Extended Data Fig. 8

(a) Contribution to the latent dynamics from tuned vs untuned neurons: The neural population was divided into two subpopulations based on the quality of a cosine fit to the activity of each neuron. The average activity in the neural manifold for reaches to each of the eight targets are shown for one example session; one data point per reach. The clustering by target direction observed in the full population (left) was preserved for the tuned subpopulation (middle) but not for the untuned subpopulation (right). (b) Distribution of the averaged top four CCs between the tuned subpopulation and the full population (red), and between the untuned subpopulation and the full population (blue) for all M1 sessions. The dynamics of the untuned population could be well aligned with the dynamics of the full population.

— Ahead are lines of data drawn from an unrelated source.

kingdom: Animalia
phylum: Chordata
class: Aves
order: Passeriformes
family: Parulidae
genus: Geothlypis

Data pooled over all sessions from Monkey CL. (c) A static model based on movement tuning properties of individual neurons represents reaches to each target with one data point per trial and results in target-specific clusters that can be aligned. (d) Left: each point represents a reach to one of the eight targets (color code in inset) on Day 1 (closed circles) and Day n (open squares). Target specificity is mostly lost when these points are projected onto their respective manifolds. Right: after alignment, similar target-specific structure is present for both days. (e) Pairwise comparisons of the CCs after projecting the latent dynamics onto the manifold axes found by aligning the clusters (vertical axis) and onto the manifold axes found by aligning the latent dynamics (horizontal axis). Data shown for the top six neural modes (see legend for color code). Each dot represents one session comparison. All dots lie below the diagonal (dashed grey), indicating that aligning the statistics of the population activity based on target-specific clusters does not reach the CC values obtained by aligning the latent dynamics. (f) Canonical correlation values were significantly lower when the static clusters as opposed to the latent dynamics were aligned, illustrating the importance of the precise temporal dynamics for accurate alignment. (g) Consequently, across-day decoding was notably worse when aligning the static clusters.***: p < 0.001, two-sided Wilcoxon rank-sum test. Error bars: mean ± s.d. N: number of across-day comparisons.